The project team was formed in such a way that most of the facets of data management are represented:
- Data Modeler
- Modeling best practices using ERwin data modeler
- Creation of Logical and Physical Dimensional Data models
- Apply Naming and Datatype Standards for the Data Warehouse
- Ensuring referential integrity through foreign key relationships
- Object management of 19 subject areas (business domains), 43 entity relationship diagrams, and 245 tables
- Script creation using ERwin’s forward engineering feature
- Reverse engineering of old Oracle DB sources for backup
- Modeling best practices using ERwin data modeler
- Database Administrator
- Performance tuning activities
- Disk management
- TempDB sizing
- Server Power Management
- Maintenance jobs such as: Database backup, Rebuild Indexes, Update Statistics
- Index management
- Study execution plans
- Use of SQL Server Database Engine Tuning Advisor
- Conversion and simplification of old report queries from Oracle to MSSQL
- Development of CDC jobs using MS SSIS
- Review and execution of scripts provided by the data modeler
- Development of adhoc ETL stored procedures
- Performance tuning activities
- ETL Developer
- ETL Development starting from Source to Staging, until the Data Marts
- Preparation of mapping sheets
- ETL Development using Informatica
- Setup connections
- Develop ETL mappings
- Validation of ETL jobs
- Deployment and Scheduling
- Creation of task flows
- Scheduling of jobs
- ETL monitoring (for errors and re-runs)

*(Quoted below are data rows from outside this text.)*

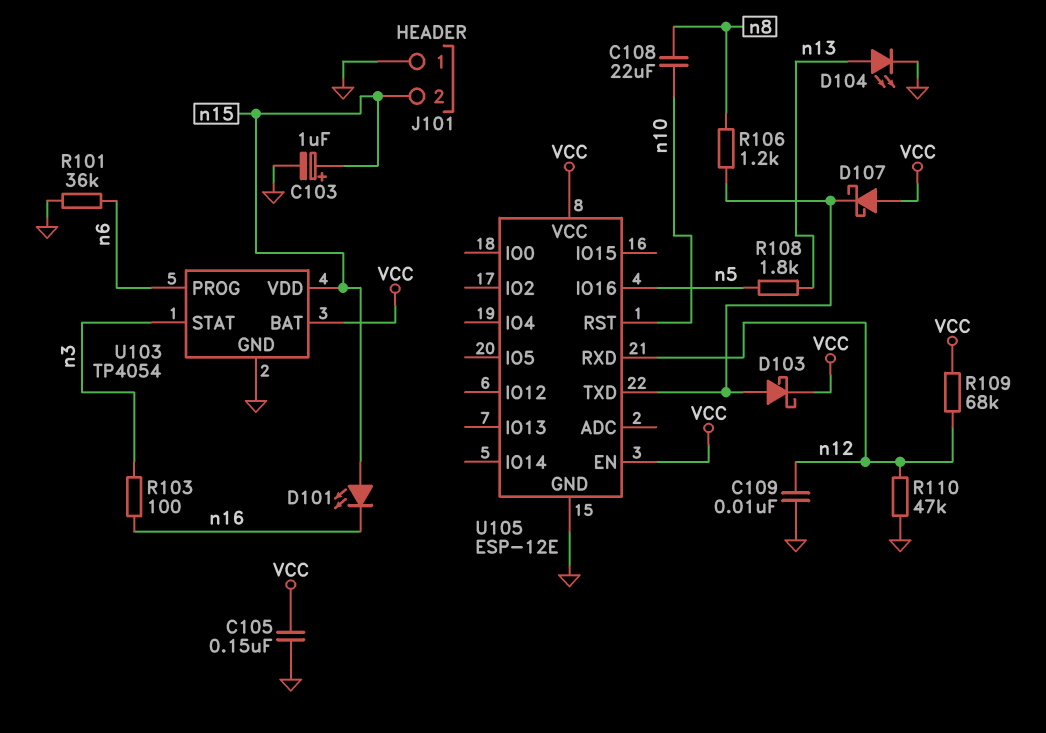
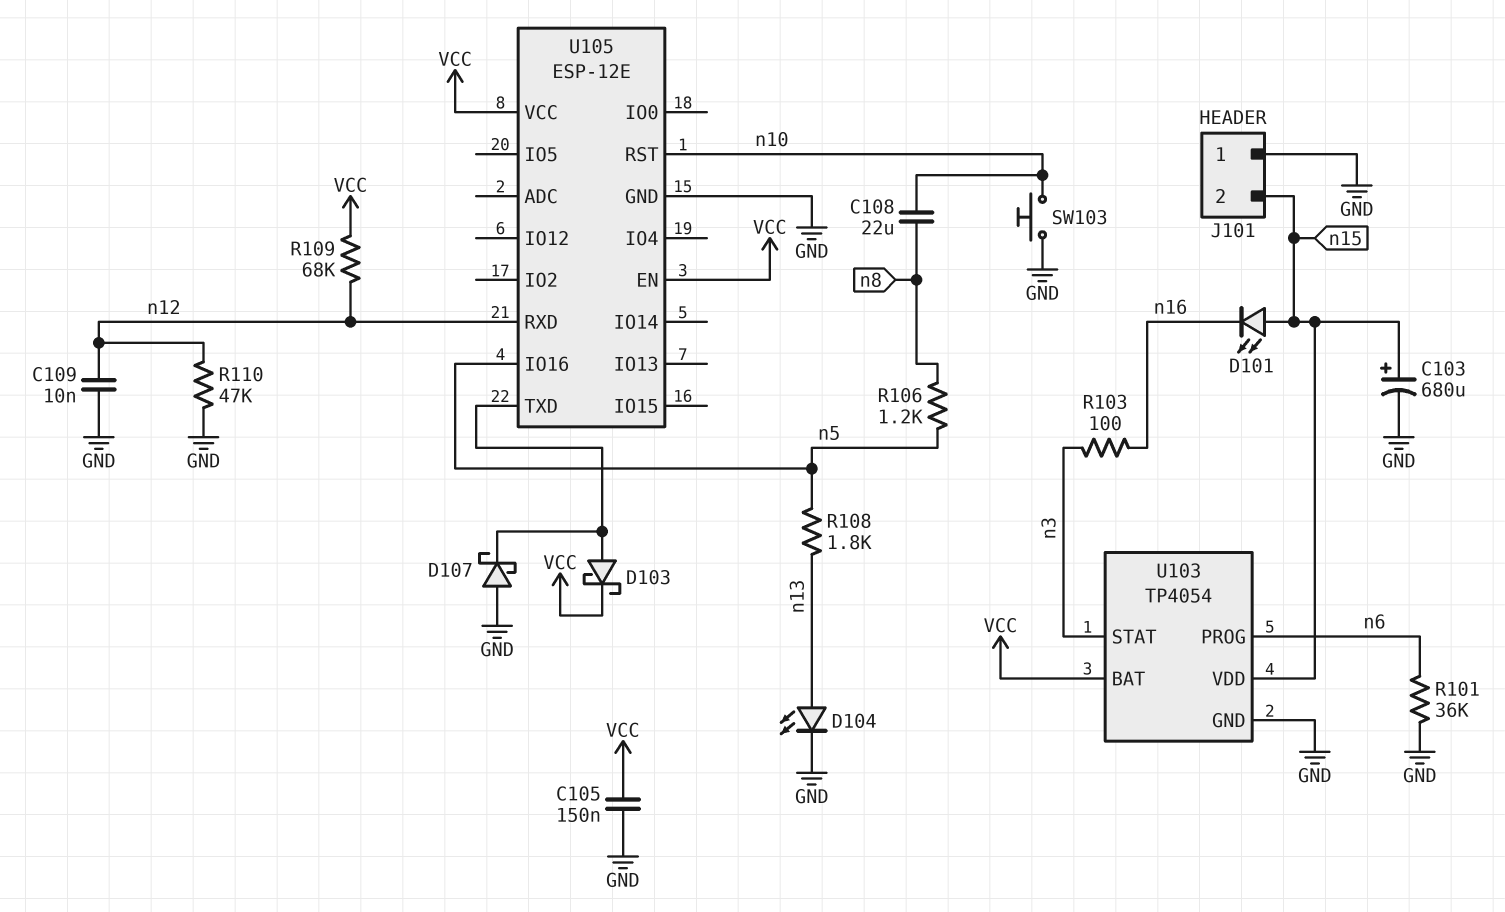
C103: 1uF (plus n15, minus GND) -> 680uF (plus n15, minus GND)
D107: schottky (A VCC, K U105/TXD) -> schottky (A GND, K U105/TXD)
R106: 1.2k (U105/TXD, n8) -> 1.2k (n5, n8)
SW103: none -> button (GND, n10)

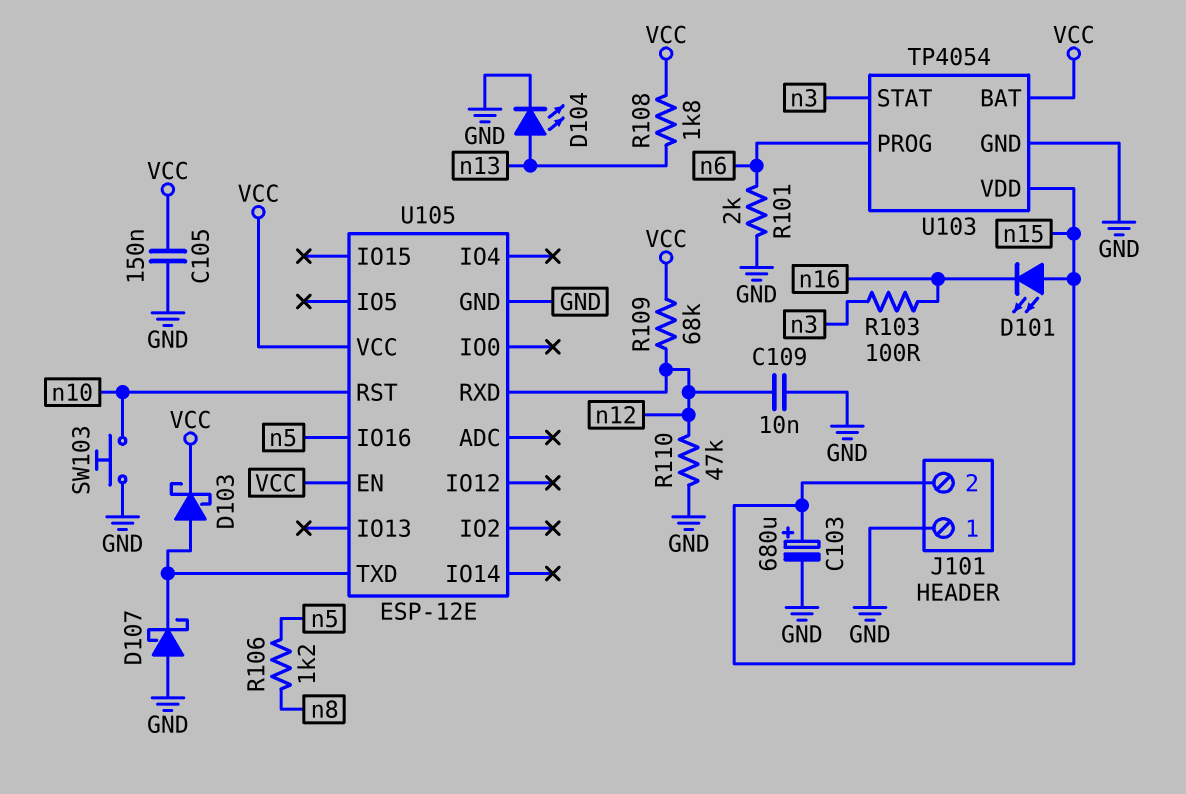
C108: 22uF (n8, n10) -> none
R101: 36k (GND, n6) -> 2k (GND, n6)
R108: 1.8k (n5, n13) -> 1.8k (VCC, n13)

- ETL Development starting from Source to Staging, until the Data Marts
- ETL Tester
- Test Plan Creation
- Test Cases Development
- Test Execution
- Metadata Testing (Naming and Datatype Standards)
- ETL Queries Testing
- Data Quality checks
- Data Completeness checks
- Production Testing (end-to-end from source to end target)
- Tableau Developer
- Dashboard development using Tableau
- Reports development using Tableau
- BOBJ Developer
- Reports development using SAP Business Objects
With the Pointwest’s support, the manufacturing company’s IT group was able to develop a functional data mart (data warehouse subset – grouped by a business domain) in a month, and were able to churn out initial reports as early as 2 months. After the initial month of setup and configuration, the pace picked up and a new subject area data mart is developed from start to end (i.e. from data modeling to testing) every 2-3 weeks.